Detroit by Daylight by Joyce Carol Oates
In the most recent issue of Harper’s Magazine, a story by Joyce Carol Oates has caused much kerfuffle in the literary world. The story, titled “Lovely, Dark, Deep,” tears into the venerable Robert Frost and has drawn flak from many readers upset at the lambasting.
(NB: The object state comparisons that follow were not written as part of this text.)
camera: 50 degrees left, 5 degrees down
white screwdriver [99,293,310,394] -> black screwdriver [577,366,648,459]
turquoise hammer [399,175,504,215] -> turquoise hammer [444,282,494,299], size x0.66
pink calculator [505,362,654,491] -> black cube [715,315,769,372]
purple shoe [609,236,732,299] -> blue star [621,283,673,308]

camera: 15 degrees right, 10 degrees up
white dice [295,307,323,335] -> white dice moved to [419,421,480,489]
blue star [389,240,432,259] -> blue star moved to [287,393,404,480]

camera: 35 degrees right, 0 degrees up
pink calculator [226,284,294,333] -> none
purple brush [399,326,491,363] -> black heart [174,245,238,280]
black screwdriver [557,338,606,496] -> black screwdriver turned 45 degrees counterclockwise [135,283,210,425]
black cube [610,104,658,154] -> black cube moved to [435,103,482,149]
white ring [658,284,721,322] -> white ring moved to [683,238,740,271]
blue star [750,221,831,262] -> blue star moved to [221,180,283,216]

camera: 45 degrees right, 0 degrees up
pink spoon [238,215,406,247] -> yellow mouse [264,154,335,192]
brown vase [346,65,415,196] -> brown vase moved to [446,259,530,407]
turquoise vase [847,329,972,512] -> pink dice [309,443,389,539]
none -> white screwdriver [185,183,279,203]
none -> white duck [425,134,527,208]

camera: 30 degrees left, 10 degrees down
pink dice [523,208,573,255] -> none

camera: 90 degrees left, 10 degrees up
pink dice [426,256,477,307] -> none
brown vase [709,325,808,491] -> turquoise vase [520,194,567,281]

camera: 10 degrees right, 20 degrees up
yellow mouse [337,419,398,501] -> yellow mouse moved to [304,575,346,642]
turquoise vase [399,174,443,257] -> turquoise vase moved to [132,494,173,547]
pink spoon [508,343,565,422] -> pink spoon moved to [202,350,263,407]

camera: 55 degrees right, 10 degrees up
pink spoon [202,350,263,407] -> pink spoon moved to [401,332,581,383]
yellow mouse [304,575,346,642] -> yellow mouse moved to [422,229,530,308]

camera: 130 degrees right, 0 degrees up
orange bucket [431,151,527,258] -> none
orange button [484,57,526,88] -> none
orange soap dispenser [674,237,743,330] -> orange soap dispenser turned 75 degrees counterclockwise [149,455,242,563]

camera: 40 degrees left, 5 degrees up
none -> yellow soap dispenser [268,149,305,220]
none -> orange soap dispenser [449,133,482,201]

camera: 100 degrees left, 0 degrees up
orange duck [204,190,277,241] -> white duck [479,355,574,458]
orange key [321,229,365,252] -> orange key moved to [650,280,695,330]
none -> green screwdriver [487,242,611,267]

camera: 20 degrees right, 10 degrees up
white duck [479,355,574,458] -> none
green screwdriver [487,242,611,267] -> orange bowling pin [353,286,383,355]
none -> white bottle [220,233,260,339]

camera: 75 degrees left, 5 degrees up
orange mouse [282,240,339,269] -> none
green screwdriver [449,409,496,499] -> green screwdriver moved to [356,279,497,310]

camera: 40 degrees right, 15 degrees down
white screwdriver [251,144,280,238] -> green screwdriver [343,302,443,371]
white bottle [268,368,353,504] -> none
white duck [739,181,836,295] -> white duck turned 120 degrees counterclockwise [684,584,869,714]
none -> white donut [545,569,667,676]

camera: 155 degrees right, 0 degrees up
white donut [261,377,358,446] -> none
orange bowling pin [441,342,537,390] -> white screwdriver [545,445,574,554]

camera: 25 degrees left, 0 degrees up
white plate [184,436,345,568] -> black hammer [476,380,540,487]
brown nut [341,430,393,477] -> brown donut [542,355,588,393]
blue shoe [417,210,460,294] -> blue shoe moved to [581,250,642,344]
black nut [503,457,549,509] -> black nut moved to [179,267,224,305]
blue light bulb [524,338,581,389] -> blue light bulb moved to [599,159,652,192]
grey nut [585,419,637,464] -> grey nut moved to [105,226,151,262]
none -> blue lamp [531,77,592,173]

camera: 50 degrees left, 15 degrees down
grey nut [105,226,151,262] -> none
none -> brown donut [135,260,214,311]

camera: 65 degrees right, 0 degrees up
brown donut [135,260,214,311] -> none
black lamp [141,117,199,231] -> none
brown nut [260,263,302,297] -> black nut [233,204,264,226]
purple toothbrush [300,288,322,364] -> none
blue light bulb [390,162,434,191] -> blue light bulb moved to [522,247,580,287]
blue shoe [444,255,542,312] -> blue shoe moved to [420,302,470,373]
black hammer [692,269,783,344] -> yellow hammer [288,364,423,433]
In the views of one commenter on washingtonpost.com, “[the recent ‘fiction with real people’ genre] … is just trying to cash in on the association with the real people who are shanghaied into the writer's pirate ship and made to do an embarrassing little jig without a means to ransom himself.” Whatever the opinion, it’s inarguable that Oates is a prolific writer, with 24 pieces published by the Prairie Schooner alone. “Detroit by Daylight” was featured in the summer of 1968, which, with an average temperature of 76.1°, placed in the top half of Lincoln’s warmest summers.
by Tory Clower
Joyce Carol Oates
Detroit by Daylight
Brook and meadow long glazed over, a city of daylight
Pressed hard upon an ancient glacier has become
A kind of elegant mold: Look where there is room,
After centuries, for the bloom of leaf and kite
Spangled against a dusty spring dully bright—
I do not hate our Vapor turned Kingdom
I say no words against what is the sum
Of forty centuries of cold starclear night.
It is no alarm to see hordes of children in the street.
Houses are stuffed away and anyway it seems noon;
But why these shouts, why thunder of fists and feet
Of shifting tumbling sand? Why the savage fleet
Flash of knife? Why this noontime jazzed to murderous heat?